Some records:
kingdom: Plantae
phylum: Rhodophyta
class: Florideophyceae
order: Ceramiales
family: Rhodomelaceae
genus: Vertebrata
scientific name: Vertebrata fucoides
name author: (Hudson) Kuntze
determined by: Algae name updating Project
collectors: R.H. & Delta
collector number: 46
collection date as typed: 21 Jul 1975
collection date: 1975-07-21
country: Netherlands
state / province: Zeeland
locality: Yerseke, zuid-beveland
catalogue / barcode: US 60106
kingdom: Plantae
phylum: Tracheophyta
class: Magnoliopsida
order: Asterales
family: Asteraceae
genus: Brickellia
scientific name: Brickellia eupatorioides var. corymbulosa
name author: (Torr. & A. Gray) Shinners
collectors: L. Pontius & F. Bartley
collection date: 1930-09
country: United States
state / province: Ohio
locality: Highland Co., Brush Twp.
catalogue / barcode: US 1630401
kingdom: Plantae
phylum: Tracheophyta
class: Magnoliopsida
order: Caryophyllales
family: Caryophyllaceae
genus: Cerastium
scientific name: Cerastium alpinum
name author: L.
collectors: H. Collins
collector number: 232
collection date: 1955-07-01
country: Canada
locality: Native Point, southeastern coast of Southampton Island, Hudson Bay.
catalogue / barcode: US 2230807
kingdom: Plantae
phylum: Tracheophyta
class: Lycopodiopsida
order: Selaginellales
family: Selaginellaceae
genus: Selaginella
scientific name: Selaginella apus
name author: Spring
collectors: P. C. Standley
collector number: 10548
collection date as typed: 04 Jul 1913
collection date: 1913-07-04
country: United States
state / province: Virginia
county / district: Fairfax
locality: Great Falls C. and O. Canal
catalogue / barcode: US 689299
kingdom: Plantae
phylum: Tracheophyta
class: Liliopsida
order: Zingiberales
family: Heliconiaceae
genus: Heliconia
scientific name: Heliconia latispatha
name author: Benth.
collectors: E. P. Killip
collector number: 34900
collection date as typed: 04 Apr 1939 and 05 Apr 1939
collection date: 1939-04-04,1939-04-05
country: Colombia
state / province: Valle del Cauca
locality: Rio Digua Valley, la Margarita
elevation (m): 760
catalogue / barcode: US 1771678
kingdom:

• [Required work]: Please rewrite the listing with every "collectors" changed to "collected by", keeping all other text the same.

• [Correct answer]:
kingdom: Plantae
phylum: Rhodophyta
class: Florideophyceae
order: Ceramiales
family: Rhodomelaceae
genus: Vertebrata
scientific name: Vertebrata fucoides
name author: (Hudson) Kuntze
determined by: Algae name updating Project
collected by: R.H. & Delta
collector number: 46
collection date as typed: 21 Jul 1975
collection date: 1975-07-21
country: Netherlands
state / province: Zeeland
locality: Yerseke, zuid-beveland
catalogue / barcode: US 60106
kingdom: Plantae
phylum: Tracheophyta
class: Magnoliopsida
order: Asterales
family: Asteraceae
genus: Brickellia
scientific name: Brickellia eupatorioides var. corymbulosa
name author: (Torr. & A. Gray) Shinners
collected by: L. Pontius & F. Bartley
collection date: 1930-09
country: United States
state / province: Ohio
locality: Highland Co., Brush Twp.
catalogue / barcode: US 1630401
kingdom: Plantae
phylum: Tracheophyta
class: Magnoliopsida
order: Caryophyllales
family: Caryophyllaceae
genus: Cerastium
scientific name: Cerastium alpinum
name author: L.
collected by: H. Collins
collector number: 232
collection date: 1955-07-01
country: Canada
locality: Native Point, southeastern coast of Southampton Island, Hudson Bay.
catalogue / barcode: US 2230807
kingdom: Plantae
phylum: Tracheophyta
class: Lycopodiopsida
order: Selaginellales
family: Selaginellaceae
genus: Selaginella
scientific name: Selaginella apus
name author: Spring
collected by: P. C. Standley
collector number: 10548
collection date as typed: 04 Jul 1913
collection date: 1913-07-04
country: United States
state / province: Virginia
county / district: Fairfax
locality: Great Falls C. and O. Canal
catalogue / barcode: US 689299
kingdom: Plantae
phylum: Tracheophyta
class: Liliopsida
order: Zingiberales
family: Heliconiaceae
genus: Heliconia
scientific name: Heliconia latispatha
name author: Benth.
collected by: E. P. Killip
collector number: 34900
collection date as typed: 04 Apr 1939 and 05 Apr 1939
collection date: 1939-04-04,1939-04-05
country: Colombia
state / province: Valle del Cauca
locality: Rio Digua Valley, la Margarita
elevation (m): 760
catalogue / barcode: US 1771678
kingdom:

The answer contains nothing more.